The world’s first artificial intelligence beauty pageant has been launched by The Fanvue World AI Creator Awards (WAICAs), with a host of AI-generated images and influencers competing for a share of $20,000 (€18,600).

Participants of the Fanvue Miss AI pageant will be judged on three categories:

  • Their appearance: “the classic aspects of pageantry including their beauty, poise, and their unique answers to a series of questions.”
  • The use of AI tools: “skill and implementation of AI tools used, including use of prompts and visual detailing around hands and eyes.”
  • Their social media clout: “based on their engagement numbers with fans, rate of growth of audience and utilisation of other platforms such as Instagram”.

Participants need to submit their creations and answer a series of questions including “What would be your one dream to make the world a better place?”

The contestants of the Fanvue Miss AI pageant will be whittled down to a top 10 before the final three are announced at an online awards ceremony next month.
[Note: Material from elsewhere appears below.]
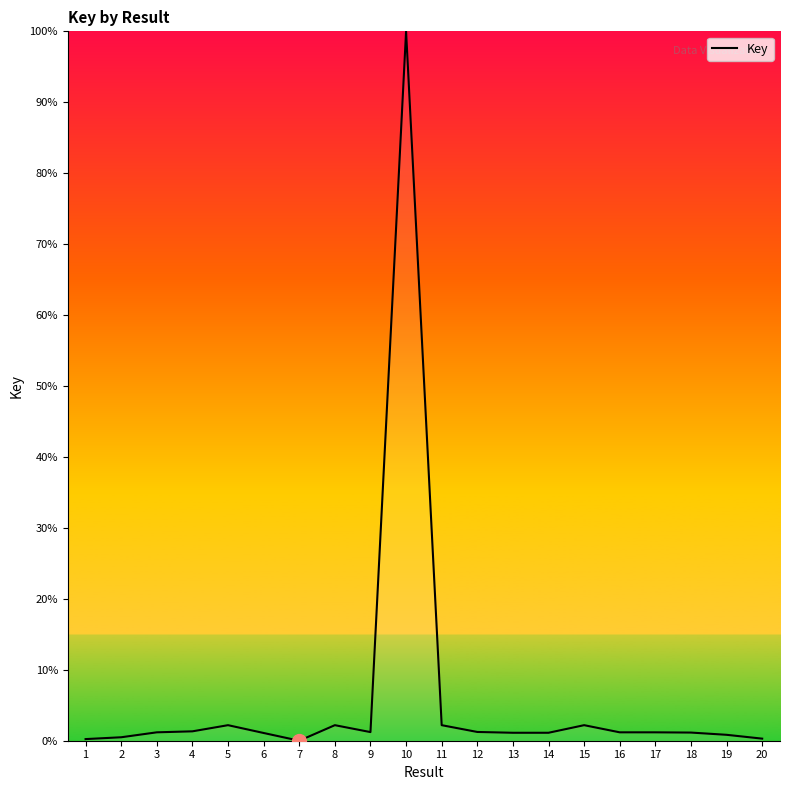

True or false: there are more than 2 points higher than both neighbors.

True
The winner will go home with $5,000 (€4,600) cash and an “imagine creator mentorship programme” worth $3,000 (€2,800).

The co-founder, Will Monanage, has said he’s hoping it will become “the Oscars of the AI creator economy.”

“The creator economy is an extremely exciting place to be in right now, and with the help of our platform, there’s been exponential growth in AI creators entering the space, growing their fanbases, and monetising content,” added Monanage.

Britain’s pageant historian Sally-Ann Fawcett is part of the panel of judges – one of the two human judges, as the panel includes AI models Emily Pelligrini (who became ‘famous’ last year after footballers and other celebrities apparently wrote to her believing she was real) and Aitana Lopez, a pink-haired fake spanish model who earns up to €10,000 a month for her male creator by modelling clothing for brands.

 

Fawcett said in a recent interview with British outlet the Daily Mail: “As one of the world’s only traditional pageantry historians it’s really exciting to be involved in an awards which feels so futuristic.”

“Interestingly, there are so many parallels between real life pageantry contestants and AI creators, and how they engage with their audiences,” she added.

 

Amidst the concerns that AI is threatening job security and artistic professions this move into the pageant industry just feels like the organizers have come up with the following: “Considering real beauty pageants are criticized for dehumanizing women, lets dodge that bullet by having contestants which aren’t human to begin with!”

Bright sparks.

There’s also the fact that a pageant of this nature further exacerbates unrealistic beauty standards through now computer-generated ‘perfection’. And there’s also no Mr AI competition yet, reinforcing once more a misogynistic streak to the gendered beauty norms.

“What would be your one dream to make the world a better place?”